Your humble blogger is a member of the American Law Institute, attending the annual ALI meeting in San Francisco this week. Readers likely know that ALI is the leading independent organization in the United States producing scholarly work to clarify, modernize, and otherwise improve the law. It publishes the Restatements and other works, including, notably for our readers, the Principles of the Law of Aggregate Litigation.
Highlights of Day 1 included an address by Steve Zack, President of the ABA. We have been privileged to know and work with this excellent lawyer for about 15 years. His tenure as head of the ABA has been marked by a number of important initiatives, and at ALI he spoke of assaults on the important principle of equal justice under law. The down economy, falling tax revenues, etc. have severely impacted access to justice, including to the degree that civil jury trials are indefinitely postponed or excessively delayed in some jurisdictions. Courts are closed, judicial staff let go. Steve closed with a moving story about his grandparents fleeing from the communists in Cuba, heartened by the freedoms and rule of law in the U.S., and noting that they would never be refugees again because if the U.S. legal system collapsed, there would really be no place else to go.
Mush of the afternoon was devoted to the final chapter of the Restatement Third of Torts. Volume 1 of the Restatement was published in 2009, and covers the most basic topics of the law of torts: liability for intentional physical harm and for negligence causing physical harm, duty, strict liability, factual cause, and scope of liability (traditionally called proximate cause). A second volume, dealing with affirmative duties, emotional harm, landowner liability, and liability of actors who retain independent contractors, will complete this work and is expected to be published in 2011. Yesterday’s session dealt with the final chapter, the liability of actors who retain independent contractors.
Professor Pryor of SMU was the leader for this final chapter, which deals both with direct liability of those who hire, and vicarious liability for the contractor’s tortious conduct. Students of the Restatements may recall that Dean Prosser himself once said that this topic was “the worst mess of any chapter” in the Restatement. But Prof. Pryor has done great work to improve that situation.

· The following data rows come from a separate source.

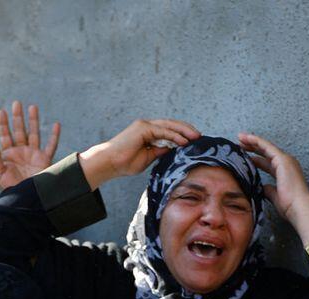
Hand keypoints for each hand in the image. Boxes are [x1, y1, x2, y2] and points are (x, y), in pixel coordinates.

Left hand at [0, 101, 60, 189]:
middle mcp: (21, 152)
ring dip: (33, 121)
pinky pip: (51, 146)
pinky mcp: (44, 160)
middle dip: (18, 117)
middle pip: (19, 131)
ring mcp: (33, 154)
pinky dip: (54, 136)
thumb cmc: (11, 187)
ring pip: (34, 134)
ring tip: (32, 107)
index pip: (5, 135)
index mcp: (9, 154)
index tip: (1, 112)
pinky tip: (56, 125)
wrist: (27, 198)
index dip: (3, 124)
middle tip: (16, 103)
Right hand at [78, 119, 200, 188]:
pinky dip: (174, 136)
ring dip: (184, 131)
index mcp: (147, 133)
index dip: (181, 134)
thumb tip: (172, 149)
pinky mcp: (143, 128)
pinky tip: (184, 141)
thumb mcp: (147, 158)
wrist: (109, 163)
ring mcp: (144, 126)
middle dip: (186, 130)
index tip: (193, 141)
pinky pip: (163, 131)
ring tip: (195, 137)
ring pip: (169, 126)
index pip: (168, 131)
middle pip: (171, 125)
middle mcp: (146, 126)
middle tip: (199, 136)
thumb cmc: (124, 163)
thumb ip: (159, 151)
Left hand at [237, 133, 308, 245]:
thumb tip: (262, 187)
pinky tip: (246, 138)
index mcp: (283, 172)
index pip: (266, 162)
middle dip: (252, 147)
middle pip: (265, 152)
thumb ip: (268, 190)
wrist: (298, 207)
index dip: (255, 159)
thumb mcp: (274, 196)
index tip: (243, 156)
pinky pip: (267, 146)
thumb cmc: (288, 205)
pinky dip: (256, 141)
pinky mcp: (282, 159)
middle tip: (239, 143)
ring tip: (239, 137)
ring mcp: (285, 160)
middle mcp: (285, 163)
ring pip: (265, 146)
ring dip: (252, 141)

A number of tweaks were suggested by the membership, including by my colleague Jim Beck, who noted that an illustration regarding the asbestos context would be helpful, given the search for new defendants that is a constant feature of that mass tort, and a clarification of the Reporter’s sense that the references to public nuisance in the section referred to traditionally land-based public nuisance claims, and were not expressing any opinion on the recent attempts to apply the doctrine to non-traditional settings, such as climate change.